I usually do scout, worker, settler, settler, while my warrior makes a scouting loop, so it’s back to the city when the settler is spawning. The scout will give you 30g for first discoveries of city states, while the other civs will only get 15g. The free movement through anything does really make a huge difference in scouting faster too. It’s not just forest, but also free movement through hills, jungle and rivers. Scouting out the best places for your 2nd and 3rd city is quite important too. A scout can also get you free workers from city states.

Scout first also makes a huge difference in getting to ancient ruins before the enemy. Getting a technology from a ruin is a huge advantage in the early game. Getting gold, culture, or population for a city is great too. The AI doesn’t seem to cheat with ruins as far as I can tell, but it gets several free scouting units at the start on the higher difficulties. There are also some odd glitches in the AI. At Immortal difficulty I’ve had the AI ignore city ruins that were directly in front of their scout a few times. A scout that gets a ruin upgrade will become an archer that still has the free movement upgrade. The archer will keep it through all further upgrades too.

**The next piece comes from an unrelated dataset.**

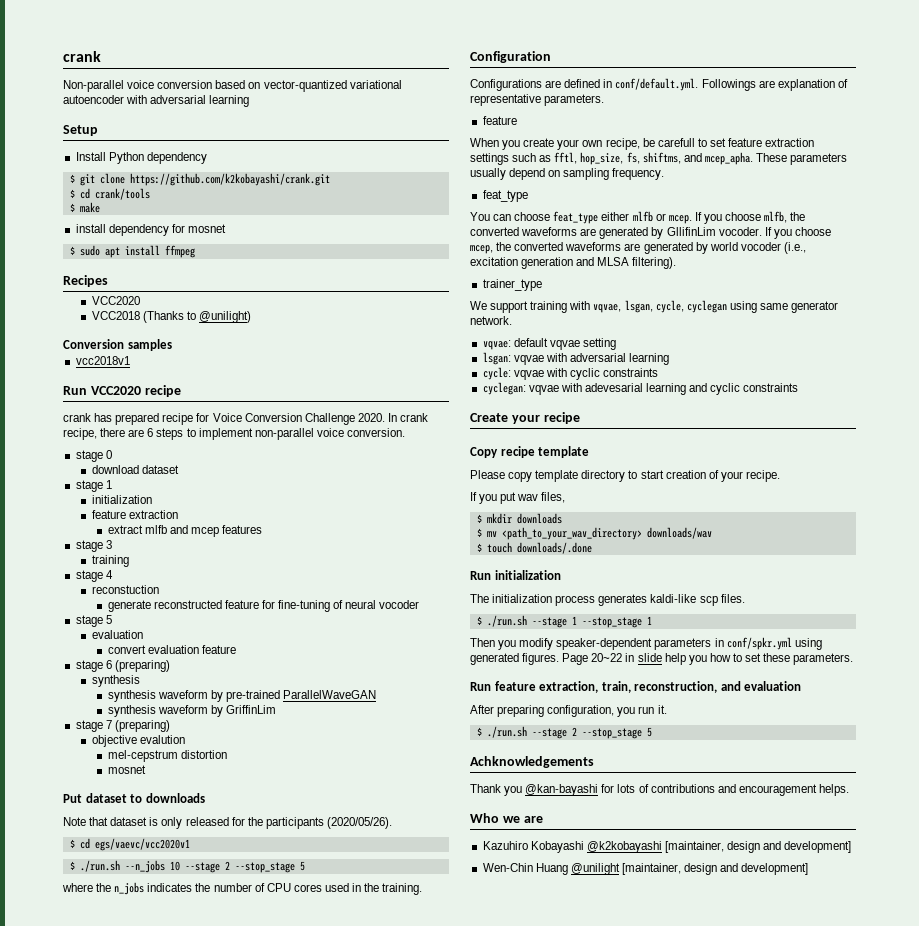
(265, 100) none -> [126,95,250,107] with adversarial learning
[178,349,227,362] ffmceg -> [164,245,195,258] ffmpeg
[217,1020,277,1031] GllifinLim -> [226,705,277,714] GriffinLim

Well, I found out you can do a cultural victory with 6 cities, at least on warlord, if you maximize culture at every opportunity. By the end I was pumping out 642 culture per turn. Took me 381 turns (1961 at normal pace). I was so powerful and ahead of everyone that I could’ve won any sort of victory easily

My capital is bad ass. Size 42 and still growing, it has 23 wonders built (I would’ve had more except I had to put at least 1 wonder per city to get the cultural bonus from one of the policies), puts out (non-golden-age) 149 production, 252 science, 104 gold, and 203 culture per turn. It also generates 41 great artist points, 23 great scientist, 25 great merchant, and 25 great engineer points.

Anyone else have a city better than that?

Still on the demo - I’ve managed to control my impulses so far. :smiley:

Anyone know of a decent set of criteria for city placement? I can do CivIV placement in my sleep but I don’t have a decent grasp of tile values + future buildings to guide me yet.

I tried the scout/worker/settler thing, and it seems to work out well. Of course I’ve not made it to AD yet, but I’m largely trying to understand the game right now. What does a pact of secrecy do? Several AIs ask me to enter one, and it says will not cause me to declare war, but I don’t know what it does exactly?

One thing I’ve noticed…the AI still tries to screw me. They’ll complain if I found a city “too close” to them, but if I demand they don’t do that to me, they respond with “How dare you!”. (iroquis). What I found odd is that they plopped it right next to my capitol, a fair chunk from their own capitol when there was plently of open space on the map for them to build elsewhere and with similar resources!

I kind of like the fct that you don’t need a buttload of units at least in the early game, as it makes it easier (for me at least) to keep track of what is going on. I just wish it didn’t take so friggin’ long to build workers at the start. I must be doing something wrong. Everyone reaches the classical era before I do and Bismark had 2 cities and about 4 warrior units that I could see running around. His 2nd city was size 5 while my capitol was still 4 and my 2nd city was 2. At least I figured out that claiming happiness resources is a big help. I was at happiness 3 or so and when I claimed a gold mine it went to 10. I guess in my next attempt I’ll have to concentrate on that and plan a 3rd city sooner. I just didn’t want to cripple myself with expanding too rapidly…especially if I didn’t have enough units to defend new cities.